Aufgabe => Von wie großen Menschen ist laut der Rezension zu „Die verlorene Stadt“ im Roman die Rede?

Rezensions-Blog 268: Die verlorene Stadt

Posted Mai 12th, 2020 by Uwe Lammers

Liebe Freunde des OSM,

heute muss ich leider mal wieder, auch wenn ich den Hauptautor wirklich sehr gerne mag, eine Warnung vor dem folgenden Roman aussprechen. Nehmt es als freundlichen Ratschlag oder als Verriss, je nachdem, wie ihr die weiter unten kommenden Worte der Rezension versteht. Ich habe das Buch eher aus Pflicht­bewusstsein denn aus Begeisterung rezensiert. Begeisternd ist daran echt nicht viel und da bedurfte es nicht der kritischen Bemerkung eines lieben Brieffreun­des, dass man doch auf Inseln wohl eher statt Riesenwuchs Zwergenwuchs vor­findet (womit er völlig im Recht ist, Flores, Zypern und diverse andere Inseln be­legen das schlagend). Aber leider wird im unten dargestellten Roman dann von „5 Meter großen Menschen“ gefaselt, und das ist – neben vielem anderen, was mir missfiel – nun wirklich dummes Zeug.

Dennoch hätte dieser eine Ausrutscher noch akzeptabel sein können. Fehler kommen bei den schönsten Werken vor, manche, die gelungen sind, lassen sich auch davon nicht entstellen. Aber wenn sonst noch vieles im Argen liegt, wenn die deutschen Klappentexter den Inhalt des Romans weiter grotesk verunstal­ten und den Leser total auf die falsche Fährte locken, dann erstirbt einem der zuckende Mundwinkel recht rasch.

Vorliegende Zeilen =>
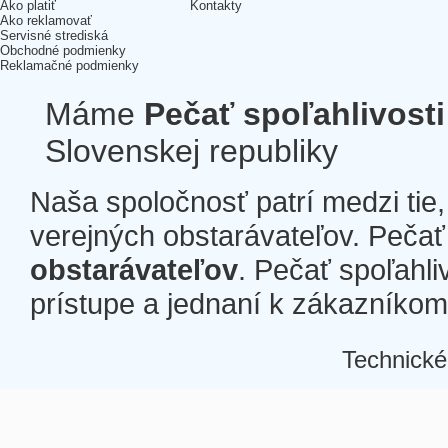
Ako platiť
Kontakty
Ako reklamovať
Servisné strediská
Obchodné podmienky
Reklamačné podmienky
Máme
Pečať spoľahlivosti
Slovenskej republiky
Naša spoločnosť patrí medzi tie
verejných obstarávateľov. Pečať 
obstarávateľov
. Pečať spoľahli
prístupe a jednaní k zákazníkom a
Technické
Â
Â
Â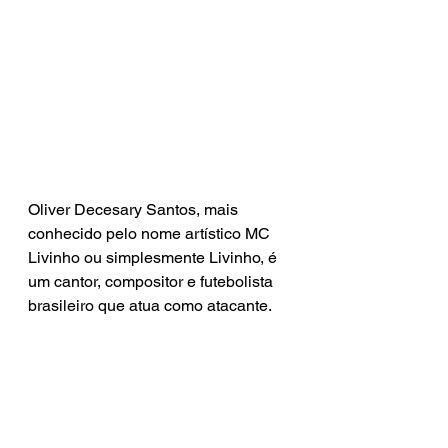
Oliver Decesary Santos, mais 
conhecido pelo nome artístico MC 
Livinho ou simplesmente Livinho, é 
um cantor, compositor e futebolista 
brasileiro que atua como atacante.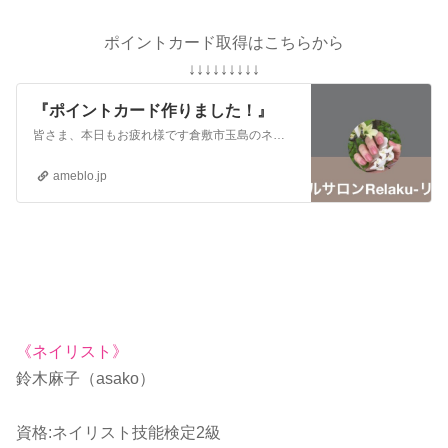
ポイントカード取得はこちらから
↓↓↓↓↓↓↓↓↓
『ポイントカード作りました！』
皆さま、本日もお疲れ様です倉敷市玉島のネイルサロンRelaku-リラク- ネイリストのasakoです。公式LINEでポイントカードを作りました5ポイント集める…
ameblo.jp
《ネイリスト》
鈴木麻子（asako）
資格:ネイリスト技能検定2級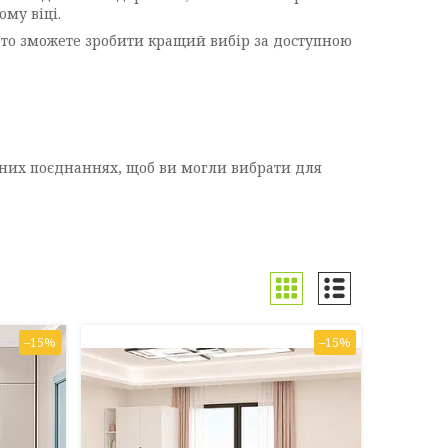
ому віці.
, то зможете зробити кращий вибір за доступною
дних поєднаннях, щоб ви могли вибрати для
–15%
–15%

---

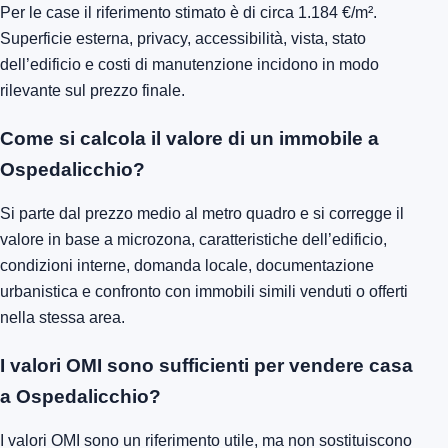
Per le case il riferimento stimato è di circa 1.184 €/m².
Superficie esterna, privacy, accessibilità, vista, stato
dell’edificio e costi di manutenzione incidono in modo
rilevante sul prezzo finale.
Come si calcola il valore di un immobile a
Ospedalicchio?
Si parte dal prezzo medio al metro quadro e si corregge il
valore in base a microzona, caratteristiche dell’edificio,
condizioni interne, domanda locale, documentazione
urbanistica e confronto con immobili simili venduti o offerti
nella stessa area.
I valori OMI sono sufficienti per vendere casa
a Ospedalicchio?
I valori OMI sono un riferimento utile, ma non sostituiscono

Erledigte Aufgabe => Von 5 Meter großen Menschen.